In the apology, however, the director of Vogue Brasil downplayed it and tried to justify it, stating that women who were interpreted as slaves wore, in fact, “Bahian costumes.”
“Since it was Friday and the party was in Bahia, many guests and the receptive were in white, as tradition says. But it’s also worth clarifying: in the photos published, the chair was not a Sinhá chair, but a candomblé chair, and the clothes were not that of a mucama, but Bahian party costumes,” she wrote.

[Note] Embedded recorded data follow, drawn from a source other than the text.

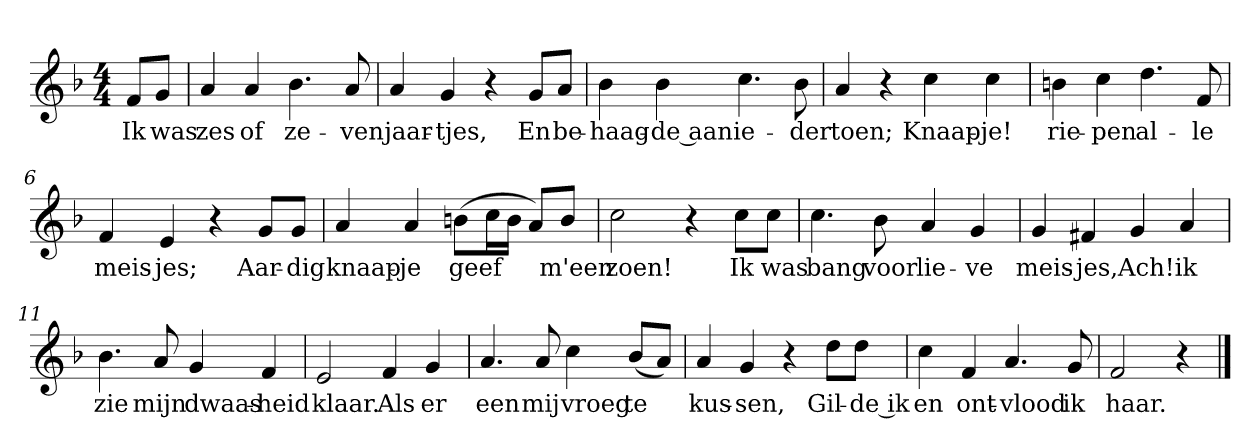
**kern	**text
*part1	*part1
*staff1	*staff1
*clefG2	*
*k[b-]	*
*F:	*
*M4/4	*
*MM120	*
=	=
8f/L	Ik
8g/J	was
=1	=1
4a	zes
4a	of
4.b-	ze-
8a	-ven
=2	=2
4a	jaar-
4g	-tjes,
4r	.
8g/L	En
8a/J	be-
=3	=3
4b-	-haag-
4b-	-de aan
4.cc	ie-
8b-	-der
=4	=4
4a	toen;
4r	.
4cc	Knaap-
4cc	-je!
=5	=5
4bn	rie-
4cc	-pen
4.dd	al-
8f	-le
=6	=6
4f	meis-
4e	-jes;
4r	.
8g/L	Aar-
8g/J	-dig
=7	=7
4a	knaap-
4a	-je
(8bn\L	geef
16cc\L	.
16b\JJ	.
8a/L)	.
8b/J	m'een
=8	=8
2cc	zoen!
4r	.
8cc\L	Ik
8cc\J	was
=9	=9
4.cc	bang
8b-	voor
4a	lie-
4g	-ve
=10	=10
4g	meis-
4f#X	-jes,
4g	Ach!
4a	ik
=11	=11
4.b-	zie
8a	mijn
4g	dwaas-
4f	-heid
=12	=12
2e	klaar.
4f	Als
4g	er
=13	=13
4.a	een
8a	mij
4cc	vroeg
(8b-/L	te
8a/J)	.
=14	=14
4a	kus-
4g	-sen,
4r	.
8dd\L	Gil-
8dd\J	-de ik
=15	=15
4cc	en
4f	ont-
4.a	-vlood
8g	ik
=16	=16
2f	haar.
4r	.
==	==
*-	*-
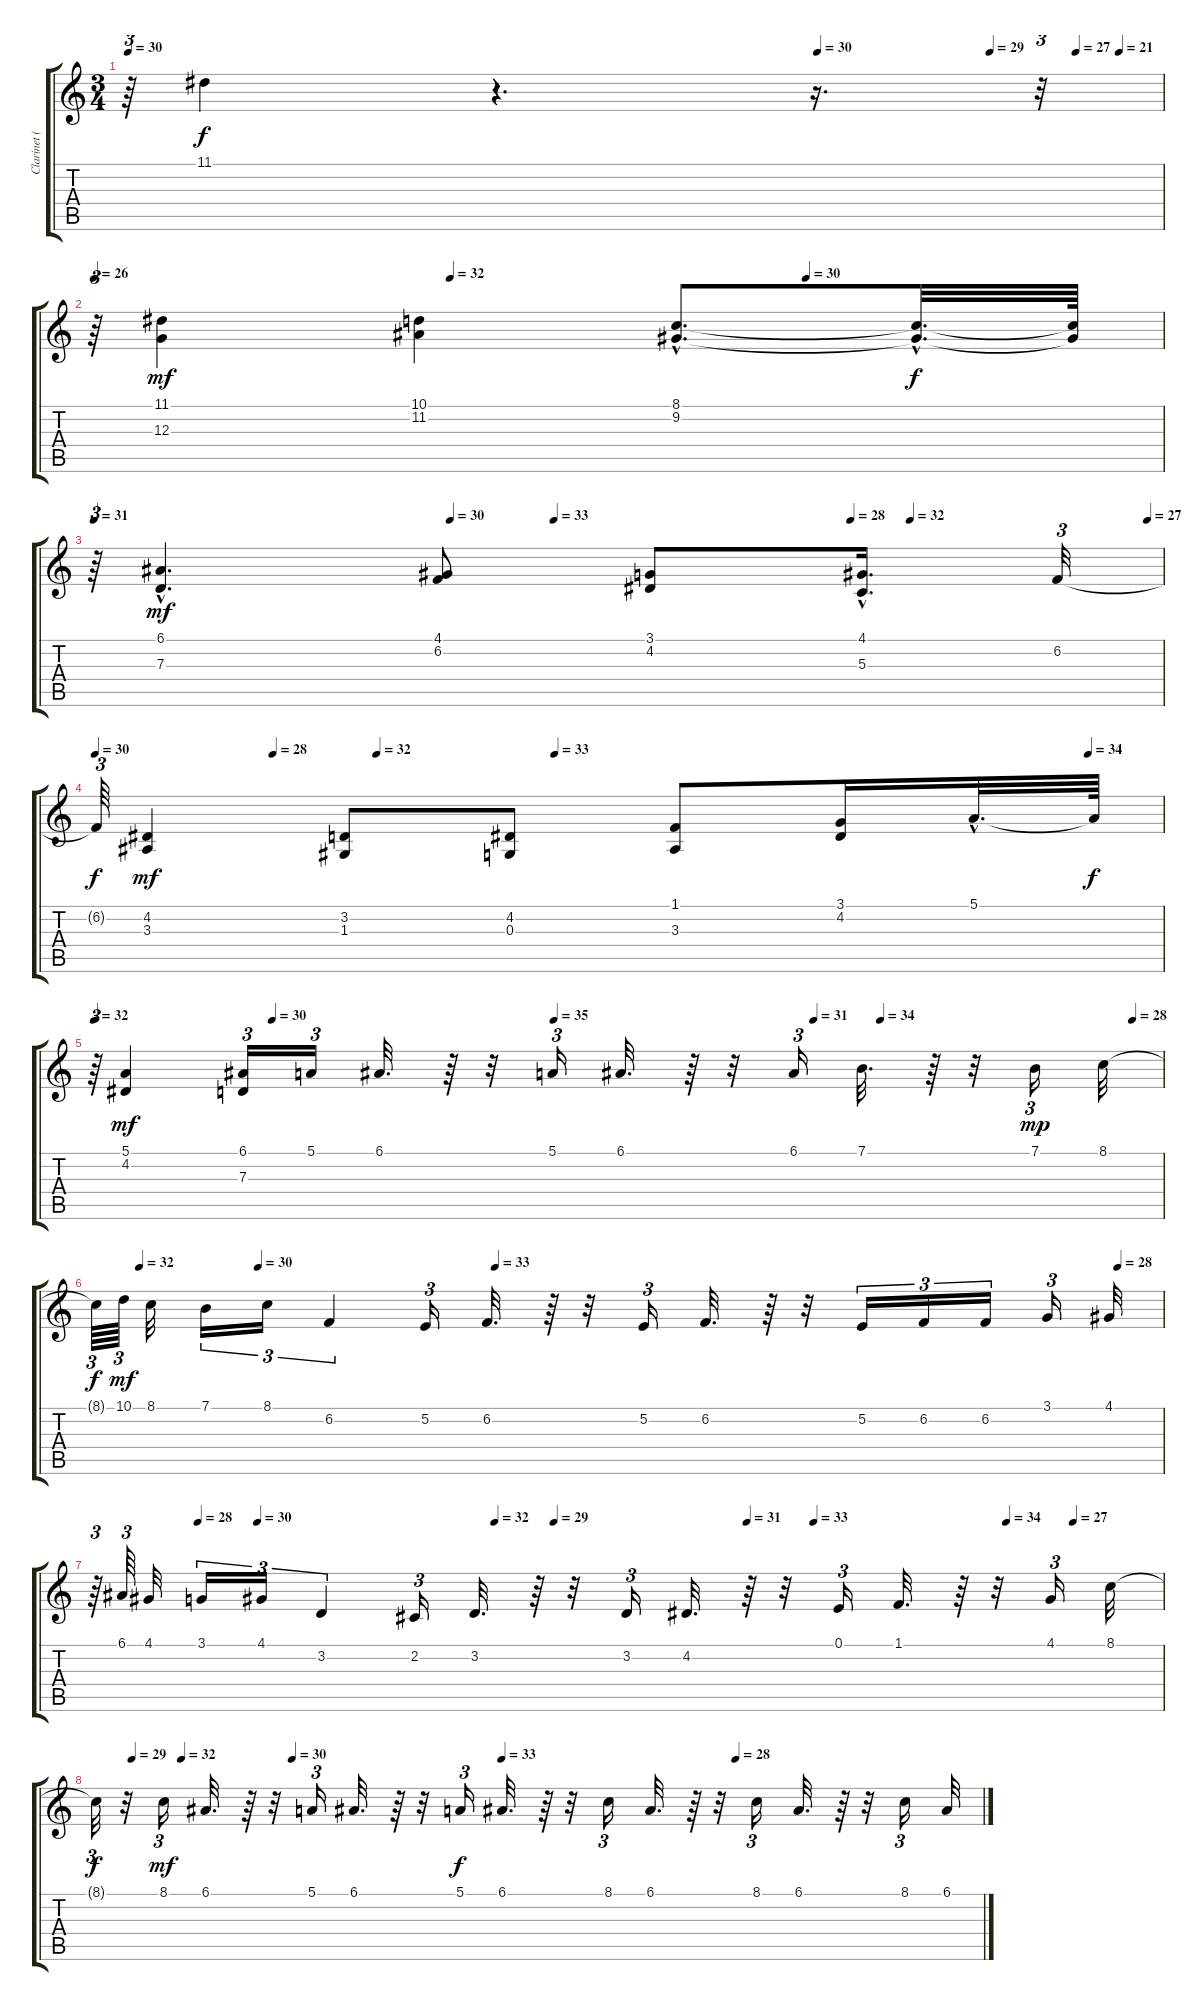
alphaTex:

\track ("Clarinet (x2)" "Clarinet (") {instrument clarinet}
\staff {score tabs}
\tuning (E4 B3 G3 D3 A2 E2) {hide}
\ts (3 4)
\tempo 30
\tempo (30 0.6666666666666666)
\tempo (29 0.8333333333333334)
\tempo (27 0.9166666666666666)
\tempo (21 0.9583333333333334)
\clef g2
\ks c
r.64{tu (3 2) dy f} 11.1.4 r.4{d} r.16{d} r.32{tu (3 2)} |
\tempo 26
\tempo (32 0.3333333333333333)
\tempo (30 0.6666666666666666)
r.64{tu (3 2)} (11.1 12.3).4{dy mf} (10.1 11.2).4 (8.1{hac} 9.2{hac}).8{d} (8.1{hac t} 9.2{hac t}).32{d dy f} (8.1{t} 9.2{t}).64 |
\tempo 31
\tempo (30 0.3333333333333333)
\tempo (33 0.4305555555555556)
\tempo (28 0.7083333333333334)
\tempo (32 0.7638888888888888)
\tempo (27 0.9861111111111112)
r.64{tu (3 2)} (6.1{hac} 7.3{hac}).4{d dy mf} (4.1 6.2).8 (3.1 4.2).8 (4.1{hac} 5.3).16{d} 6.2.32{tu (3 2)} |
\tempo 30
\tempo (28 0.16666666666666666)
\tempo (32 0.2638888888888889)
\tempo (33 0.4305555555555556)
\tempo (34 0.9305555555555556)
6.2{t}.64{tu (3 2) dy f} (4.2 3.3).4{dy mf} (3.2 1.3).8 (4.2 0.3).8 (1.1 3.3).8 (3.1 4.2).16 5.1{hac}.32{d} 5.1{t}.64{dy f} |
\tempo 32
\tempo (30 0.16666666666666666)
\tempo (35 0.4305555555555556)
\tempo (31 0.6736111111111112)
\tempo (34 0.7361111111111112)
\tempo (28 0.9722222222222222)
r.64{tu (3 2)} (5.1 4.2).4{dy mf} (6.1 7.3).16{tu (3 2)} 5.1.16{tu (3 2)} 6.1.32{d} r.64 r.32 5.1.16{tu (3 2)} 6.1.32{d} r.64 r.32 6.1.16{tu (3 2)} 7.1.32{d} r.64 r.32 7.1.16{tu (3 2) dy mp} 8.1.32 |
\tempo (32 0.041666666666666664)
\tempo (30 0.1527777777777778)
\tempo (33 0.375)
\tempo (28 0.9583333333333334)
8.1{t}.64{tu (3 2) dy f} 10.1.64{tu (3 2) dy mf} 8.1.32 7.1.16{tu (3 2)} 8.1.16{tu (3 2)} 6.2.4{tu (3 2)} 5.2.16{tu (3 2)} 6.2.32{d} r.64 r.32 5.2.16{tu (3 2)} 6.2.32{d} r.64 r.32 5.2.16{tu (3 2)} 6.2.16{tu (3 2)} 6.2.16{tu (3 2)} 3.1.16{tu (3 2)} 4.1.32 |
\tempo (28 0.09722222222222222)
\tempo (30 0.1527777777777778)
\tempo (32 0.375)
\tempo (29 0.4305555555555556)
\tempo (31 0.6111111111111112)
\tempo (33 0.6736111111111112)
\tempo (34 0.8541666666666666)
\tempo (27 0.9166666666666666)
r.64{tu (3 2)} 6.1.64{tu (3 2)} 4.1.32 3.1.16{tu (3 2)} 4.1.16{tu (3 2)} 3.2.4{tu (3 2)} 2.2.16{tu (3 2)} 3.2.32{d} r.64 r.32 3.2.16{tu (3 2)} 4.2.32{d} r.64 r.32 0.1.16{tu (3 2)} 1.1.32{d} r.64 r.32 4.1.16{tu (3 2)} 8.1.32 |
\tempo (29 0.041666666666666664)
\tempo (32 0.09722222222222222)
\tempo (30 0.2222222222222222)
\tempo (33 0.4583333333333333)
\tempo (28 0.7222222222222222)
8.1{t}.32{tu (3 2) dy f} r.32 8.1.16{tu (3 2) dy mf} 6.1.32{d} r.64 r.32 5.1.16{tu (3 2)} 6.1.32{d} r.64 r.32 5.1.16{tu (3 2) dy f} 6.1.32{d} r.64 r.32 8.1.16{tu (3 2)} 6.1.32{d} r.64 r.32 8.1.16{tu (3 2)} 6.1.32{d} r.64 r.32 8.1.16{tu (3 2)} 6.1.32
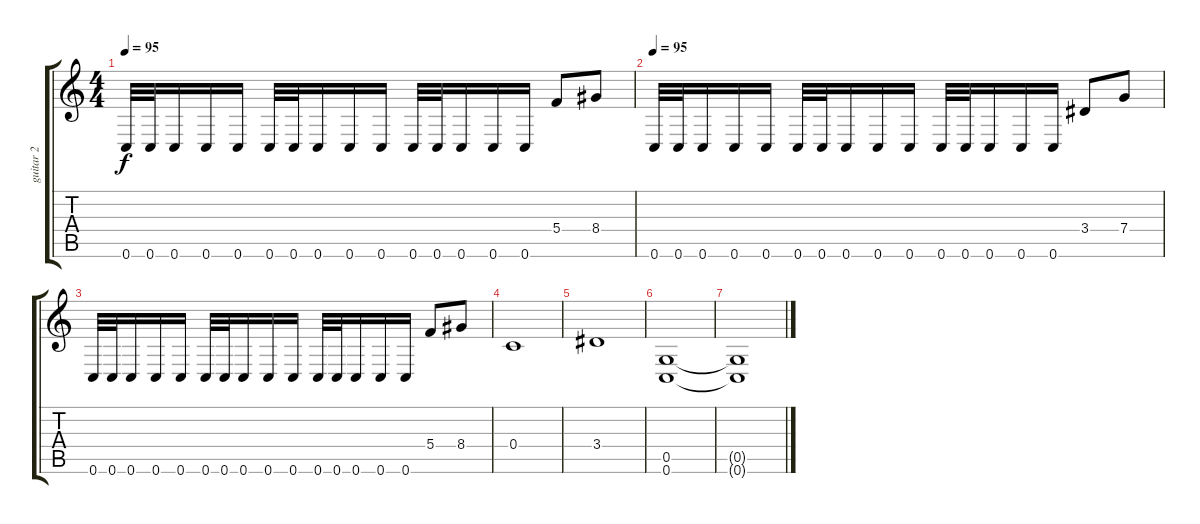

Still attempting to justify the party, Meirelles continued:
“Still, if we caused a different impression of that, I apologize. I respect Bahia, its culture and its traditions, as well as the Baianas, which are Intangible Heritage of this land that I also consider mine and who receive with so much affection the visitors at the airport, in the streets and at the parties. But, as Juscelino said, with error there is no compromise and, as the samba says, forgiveness was made to ask.”